14 September 2012

those who ate the honeyed fruit of the plant lost any wish to come back

 
Before we went on holiday, I read a really excellent novel by Tatjana Soli. The Lotus Eaters tells the story of three photographers coming from very different places covering the Vietnam war. I really do not want to say much. I will give you some teasers but seriously just read it. 

No getting around the ghoulishness of pouncing on tragedy with hungry eyes, snatching it away, glorying in its taking even among the most sympathetic: "I got an incredible shot of a dead soldier/woman/child. A real tearjerker." Afterward, film shot, they sat on the returning plane with a kind of postcoital shame, turning away from each other.
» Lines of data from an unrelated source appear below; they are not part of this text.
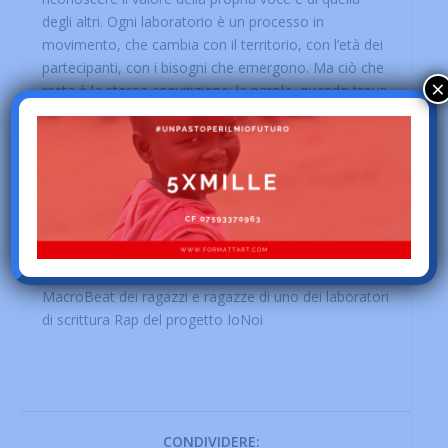
degli altri. Ogni laboratorio è un processo in
movimento, che cambia con il territorio, con l’età dei
partecipanti, con i bisogni che emergono. Ma ciò che
×
resta è la stessa convinzione: la parola, quando trova
ritmo, può trasformare lo sguardo su di sé e sul
mondo.
Se vuoi attivare un laboratorio, collaborare o
semplicemente ricevere maggiori informazioni, puoi
scriverci a
rap.formattart@gmail.com
Nella foto un momento di registrazione in studio
MacroBeat dei ragazzi e ragazze di uno dei laboratori
di scrittura Rap del progetto IoNoi
CONDIVIDERE:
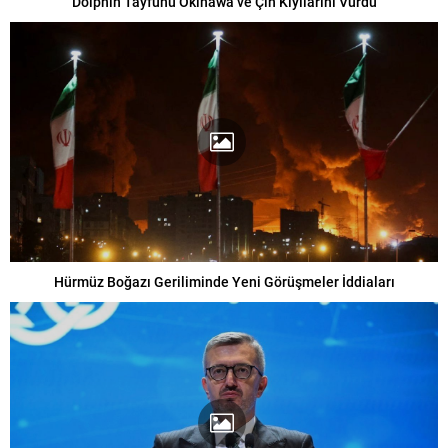
Dolphin Tayfunu Okinawa ve Çin Kıyılarını Vurdu
Hürmüz Boğazı Geriliminde Yeni Görüşmeler İddiaları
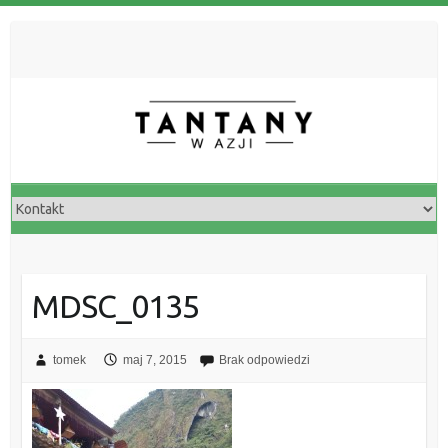
MDSC_0135
tomek
maj 7, 2015
Brak odpowiedzi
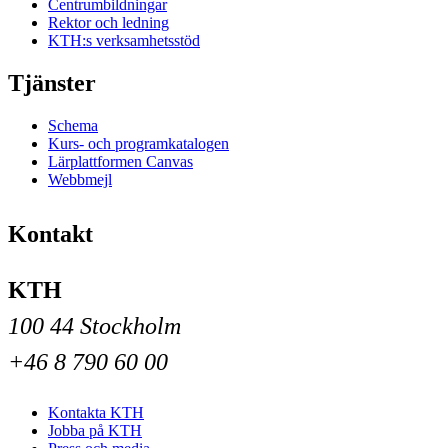
Centrumbildningar
Rektor och ledning
KTH:s verksamhetsstöd
Tjänster
Schema
Kurs- och programkatalogen
Lärplattformen Canvas
Webbmejl
Kontakt
KTH
100 44 Stockholm
+46 8 790 60 00
Kontakta KTH
Jobba på KTH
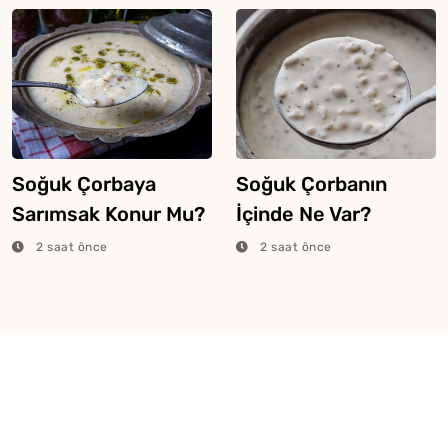
Soğuk Çorbaya
Soğuk Çorbanın
Sarımsak Konur Mu?
İçinde Ne Var?
2 saat önce
2 saat önce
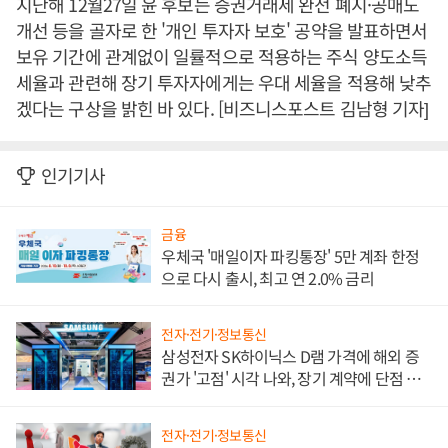
지난해 12월27일 윤 후보는 증권거래세 완전 폐지·공매도
개선 등을 골자로 한 '개인 투자자 보호' 공약을 발표하면서
보유 기간에 관계없이 일률적으로 적용하는 주식 양도소득
세율과 관련해 장기 투자자에게는 우대 세율을 적용해 낮추
겠다는 구상을 밝힌 바 있다. [비즈니스포스트 김남형 기자]
인기기사
금융
우체국 '매일이자 파킹통장' 5만 계좌 한정
으로 다시 출시, 최고 연 2.0% 금리
전자·전기·정보통신
삼성전자 SK하이닉스 D램 가격에 해외 증
권가 '고점' 시각 나와, 장기 계약에 단점 부
각
전자·전기·정보통신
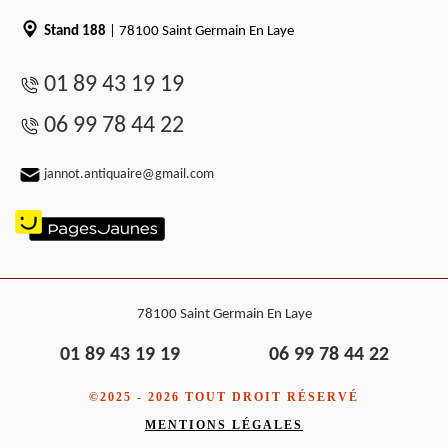
Stand 188
| 78100 Saint Germain En Laye
01 89 43 19 19
06 99 78 44 22
jannot.antiquaire@gmail.com
78100 Saint Germain En Laye
01 89 43 19 19
06 99 78 44 22
©2025 - 2026 TOUT DROIT RÉSERVÉ
MENTIONS LÉGALES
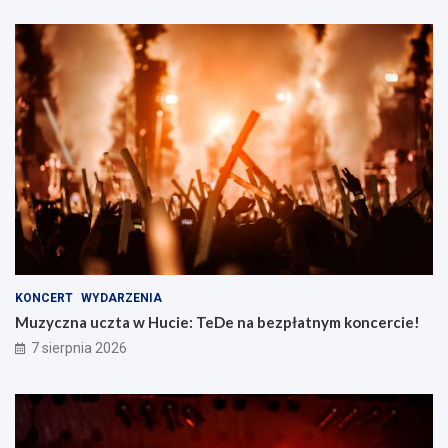
KONCERT
WYDARZENIA
Muzyczna uczta w Hucie: TeDe na bezpłatnym koncercie!
7 sierpnia 2026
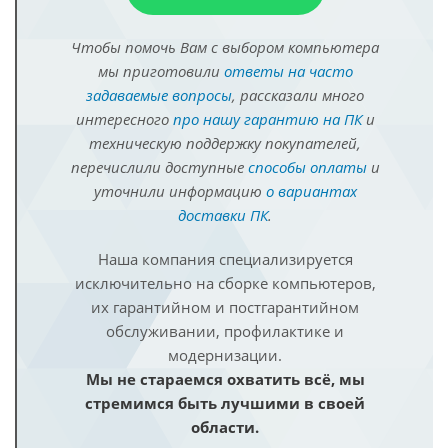
Чтобы помочь Вам с выбором компьютера
мы приготовили
ответы на часто
задаваемые вопросы
, рассказали много
интересного
про нашу гарантию на ПК
и
техническую поддержку покупателей,
перечислили доступные
способы оплаты
и
уточнили информацию
о вариантах
доставки ПК
.
Наша компания специализируется
исключительно на сборке компьютеров,
их гарантийном и постгарантийном
обслуживании, профилактике и
модернизации.
Мы не стараемся охватить всё, мы
стремимся быть лучшими в своей
области.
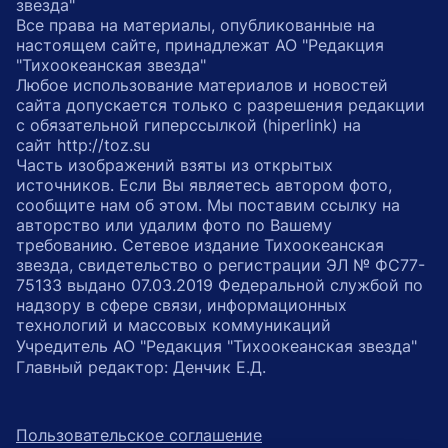
звезда"
Все права на материалы, опубликованные на
настоящем сайте, принадлежат АО "Редакция
"Тихоокеанская звезда"
Любое использование материалов и новостей
сайта допускается только с разрешения редакции
с обязательной гиперссылкой (hiperlink) на
сайт http://toz.su
Часть изображений взяты из открытых
источников. Если Вы являетесь автором фото,
сообщите нам об этом. Мы поставим ссылку на
авторство или удалим фото по Вашему
требованию. Сетевое издание Тихоокеанская
звезда, свидетельство о регистрации ЭЛ № ФС77-
75133 выдано 07.03.2019 Федеральной службой по
надзору в сфере связи, информационных
технологий и массовых коммуникаций
Учредитель АО "Редакция "Тихоокеанская звезда"
Главный редактор: Денчик Е.Д.
Пользовательское соглашение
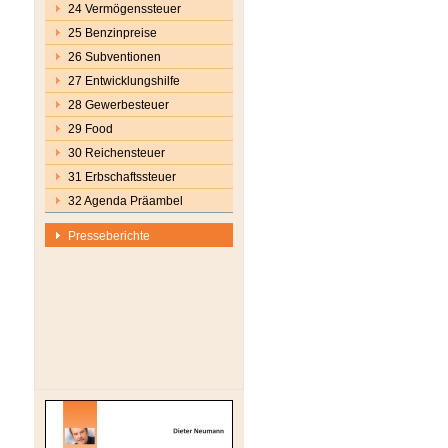
24 Vermögenssteuer
25 Benzinpreise
26 Subventionen
27 Entwicklungshilfe
28 Gewerbesteuer
29 Food
30 Reichensteuer
31 Erbschaftssteuer
32 Agenda Präambel
Presseberichte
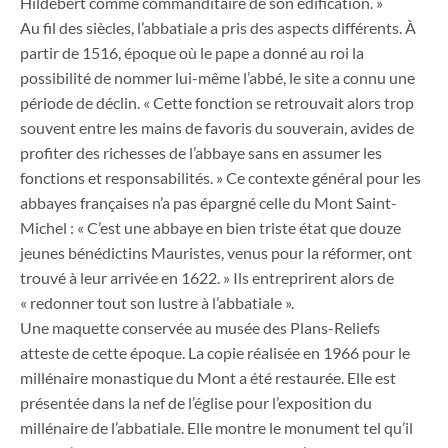
Hildebert comme commanditaire de son édification. »
Au fil des siècles, l’abbatiale a pris des aspects différents. À
partir de 1516, époque où le pape a donné au roi la
possibilité de nommer lui-même l’abbé, le site a connu une
période de déclin. « Cette fonction se retrouvait alors trop
souvent entre les mains de favoris du souverain, avides de
profiter des richesses de l’abbaye sans en assumer les
fonctions et responsabilités. » Ce contexte général pour les
abbayes françaises n’a pas épargné celle du Mont Saint-
Michel : « C’est une abbaye en bien triste état que douze
jeunes bénédictins Mauristes, venus pour la réformer, ont
trouvé à leur arrivée en 1622. » Ils entreprirent alors de
« redonner tout son lustre à l’abbatiale ».
Une maquette conservée au musée des Plans-Reliefs
atteste de cette époque. La copie réalisée en 1966 pour le
millénaire monastique du Mont a été restaurée. Elle est
présentée dans la nef de l’église pour l’exposition du
millénaire de l’abbatiale. Elle montre le monument tel qu’il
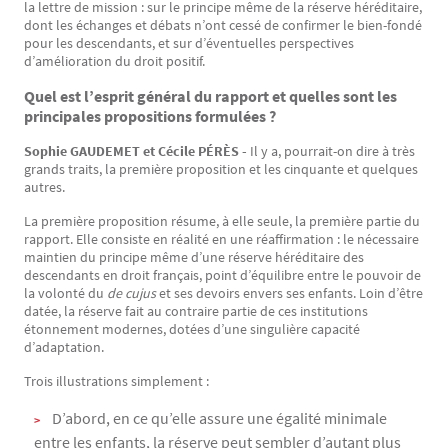
la lettre de mission : sur le principe même de la réserve héréditaire,
dont les échanges et débats n’ont cessé de confirmer le bien-fondé
pour les descendants, et sur d’éventuelles perspectives
d’amélioration du droit positif.
Quel est l’esprit général du rapport et quelles sont les
principales propositions formulées ?
Sophie GAUDEMET et Cécile PÉRÈS -
Il y a, pourrait-on dire à très
grands traits, la première proposition et les cinquante et quelques
autres.
La première proposition résume, à elle seule, la première partie du
rapport. Elle consiste en réalité en une réaffirmation : le nécessaire
maintien du principe même d’une réserve héréditaire des
descendants en droit français, point d’équilibre entre le pouvoir de
la volonté du
de cujus
et ses devoirs envers ses enfants. Loin d’être
datée, la réserve fait au contraire partie de ces institutions
étonnement modernes, dotées d’une singulière capacité
d’adaptation.
Trois illustrations simplement :
D’abord, en ce qu’elle assure une égalité minimale
entre les enfants, la réserve peut sembler d’autant plus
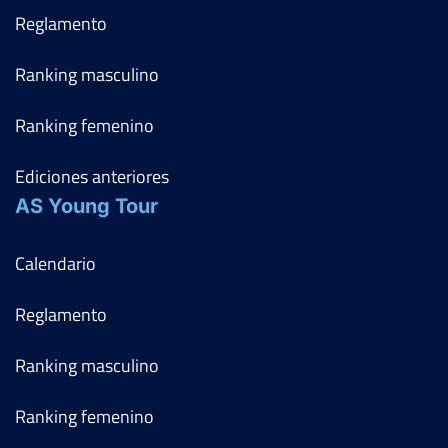
Reglamento
Ranking masculino
Ranking femenino
Ediciones anteriores
AS Young Tour
Calendario
Reglamento
Ranking masculino
Ranking femenino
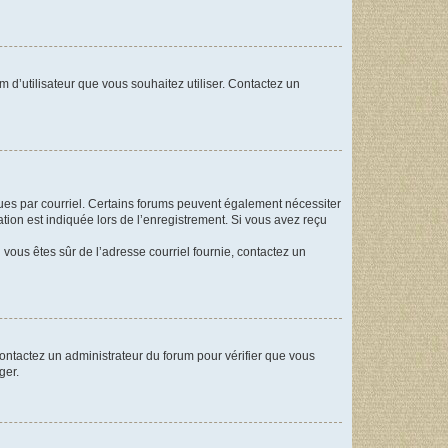
m d’utilisateur que vous souhaitez utiliser. Contactez un
eçues par courriel. Certains forums peuvent également nécessiter
ion est indiquée lors de l’enregistrement. Si vous avez reçu
i vous êtes sûr de l’adresse courriel fournie, contactez un
 contactez un administrateur du forum pour vérifier que vous
ger.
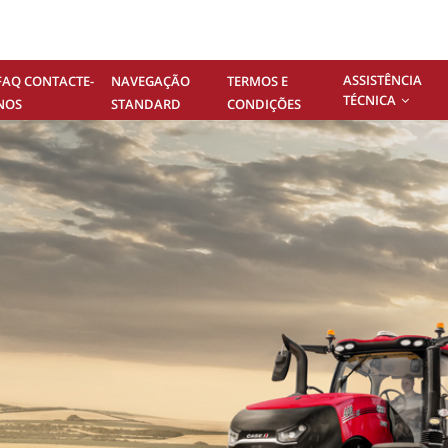
ASSISTÊNCIA
FAQ CONTACTE-
NAVEGAÇÃO
TERMOS E
TÉCNICA
NOS
STANDARD
CONDIÇÕES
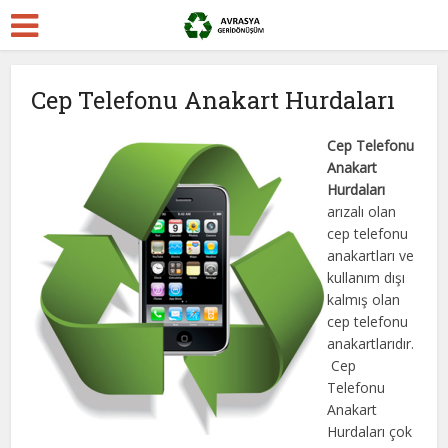
Cep Telefonu Anakart Hurdaları
Cep Telefonu
Anakart
Hurdaları
arızalı olan
cep telefonu
anakartları ve
kullanım dışı
kalmış olan
cep telefonu
anakartlarıdır.
Cep
Telefonu
Anakart
Hurdaları çok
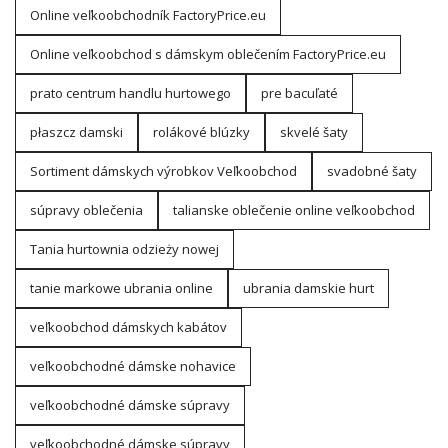
Online veľkoobchodník FactoryPrice.eu
Online veľkoobchod s dámskym oblečením FactoryPrice.eu
prato centrum handlu hurtowego
pre bacuľaté
płaszcz damski
rolákové blúzky
skvelé šaty
Sortiment dámskych výrobkov Veľkoobchod
svadobné šaty
súpravy oblečenia
talianske oblečenie online veľkoobchod
Tania hurtownia odzieży nowej
tanie markowe ubrania online
ubrania damskie hurt
veľkoobchod dámskych kabátov
veľkoobchodné dámske nohavice
veľkoobchodné dámske súpravy
veľkoobchodné dámske súpravy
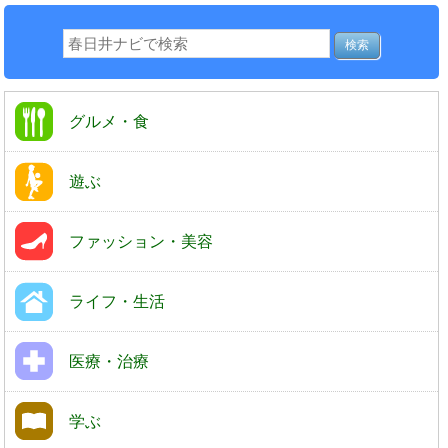
グルメ・食
遊ぶ
ファッション・美容
ライフ・生活
医療・治療
学ぶ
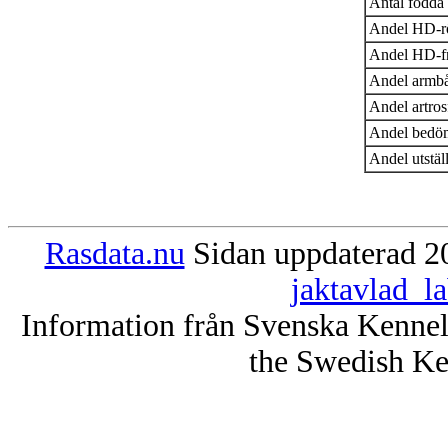
Antal födda 
Andel HD-r
Andel HD-fr
Andel armbå
Andel artros
Andel bedöm
Andel utstäl
Rasdata.nu
Sidan uppdaterad 20
jaktavlad_l
Information från Svenska Kenne
the Swedish Ke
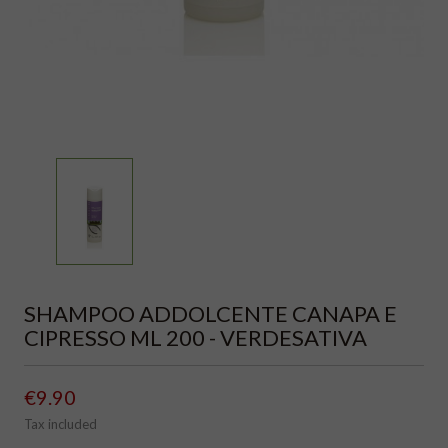
SHAMPOO ADDOLCENTE CANAPA E
CIPRESSO ML 200 - VERDESATIVA
€9.90
Tax included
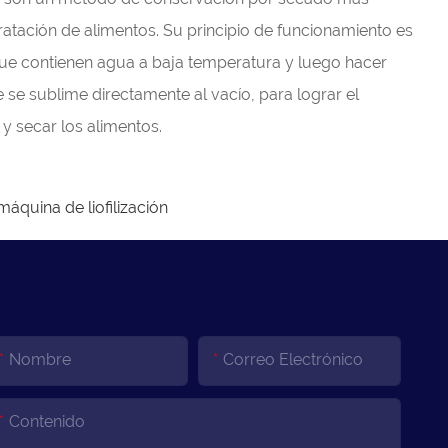
atación de alimentos. Su principio de funcionamiento es
que contienen agua a baja temperatura y luego hacer
 se sublime directamente al vacío, para lograr el
 y secar los alimentos.
máquina de liofilización
Nombre
Correo Electrónico
Contenido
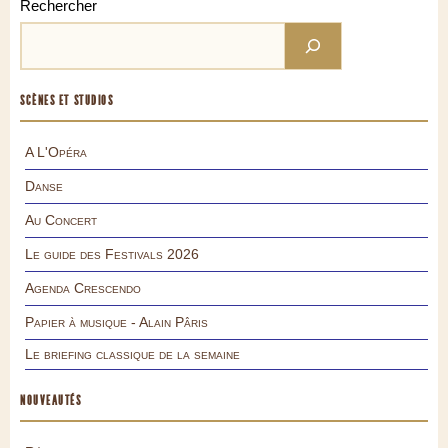
Rechercher
SCÈNES ET STUDIOS
A L'Opéra
Danse
Au Concert
Le guide des Festivals 2026
Agenda Crescendo
Papier à musique - Alain Pâris
Le briefing classique de la semaine
NOUVEAUTÉS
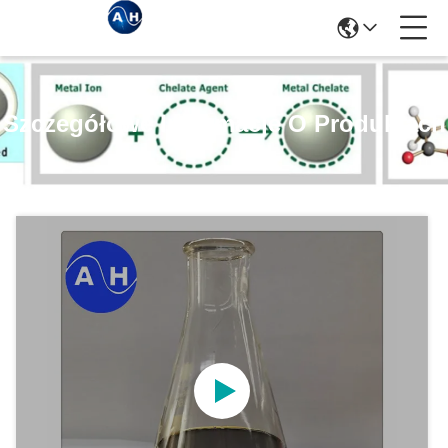
Szczegółowe Informacje O Produktach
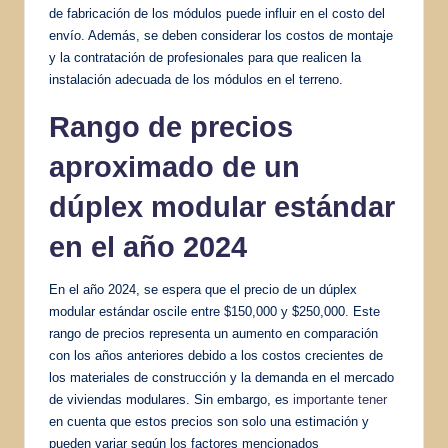
de fabricación de los módulos puede influir en el costo del
envío. Además, se deben considerar los costos de montaje
y la contratación de profesionales para que realicen la
instalación adecuada de los módulos en el terreno.
Rango de precios
aproximado de un
dúplex modular estándar
en el año 2024
En el año 2024, se espera que el precio de un dúplex
modular estándar oscile entre $150,000 y $250,000. Este
rango de precios representa un aumento en comparación
con los años anteriores debido a los costos crecientes de
los materiales de construcción y la demanda en el mercado
de viviendas modulares. Sin embargo, es
importante tener
en cuenta que estos precios son solo una estimación y
pueden variar según los factores mencionados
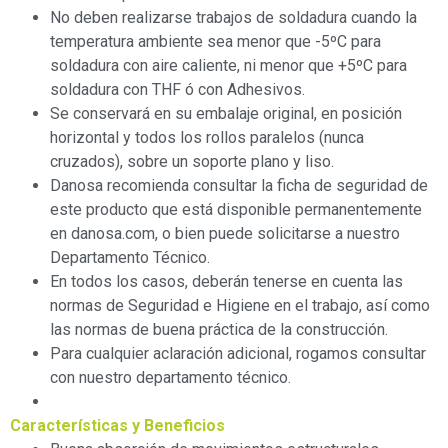
No deben realizarse trabajos de soldadura cuando la
temperatura ambiente sea menor que -5ºC para
soldadura con aire caliente, ni menor que +5ºC para
soldadura con THF ó con Adhesivos.
Se conservará en su embalaje original, en posición
horizontal y todos los rollos paralelos (nunca
cruzados), sobre un soporte plano y liso.
Danosa recomienda consultar la ficha de seguridad de
este producto que está disponible permanentemente
en danosa.com, o bien puede solicitarse a nuestro
Departamento Técnico.
En todos los casos, deberán tenerse en cuenta las
normas de Seguridad e Higiene en el trabajo, así como
las normas de buena práctica de la construcción.
Para cualquier aclaración adicional, rogamos consultar
con nuestro departamento técnico.
Características y Beneficios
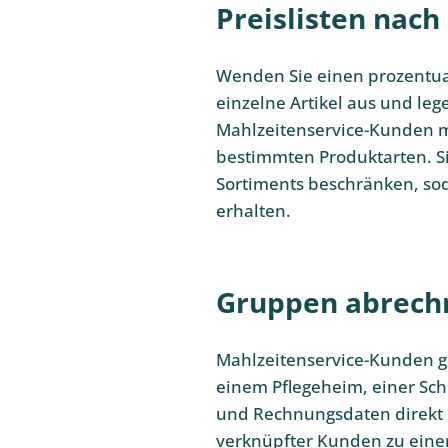
Preislisten nach
Wenden Sie einen prozentual
einzelne Artikel aus und lege
Mahlzeitenservice-Kunden m
bestimmten Produktarten. Sie
Sortiments beschränken, sod
erhalten.
Gruppen abrechn
Mahlzeitenservice-Kunden g
einem Pflegeheim, einer Sch
und Rechnungsdaten direkt i
verknüpfter Kunden zu eine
On each assignment, she would question soldiers about what they had seen of Vietnam. There answers were strangely resistant.
Mostly, their worlds were sealed by perimeter wire and bunkers, bounded by the luxuries of C-rations, sodas, cigarettes. They lived in a universe limited to their weaponry and machinery, their chain of command, and so in the most fundamental sense it did not matter in which country they fought. They were immune except to the most basic facts of topography and weather. Vietnam was not mysterious to them, not the history or the land or the yellow faces. Uncovering the secret of place was considered nonessential. 



Looking around, she wondered how she had gotten there, why she needed this. Such a cliche to expose the war, or even wanting to test oneself against it. ...Nothing she would do, including photographs, could have any effect on it.



The fastness of the jungle struck her again in all its extraordinary voluptuousness, its wanton excess. It enchanted. Time rolled in long green distances, and she took comfort in the fact that the land would outlast them, would outlast the war - would outlast time itself. 



From the dim stairwell, she noticed for the first time that the wood at the back of the door was black with oxidation; one of the panels had a hairline split through which sunlight showed. From outside the door had appeared sound, unbroken, and it was only her unlimited time that allowed her to notice this.

All quotations from The Lotus Easters by Tatjana Soli (New York: St Martin's Griffin, 2010). Image from Google Images.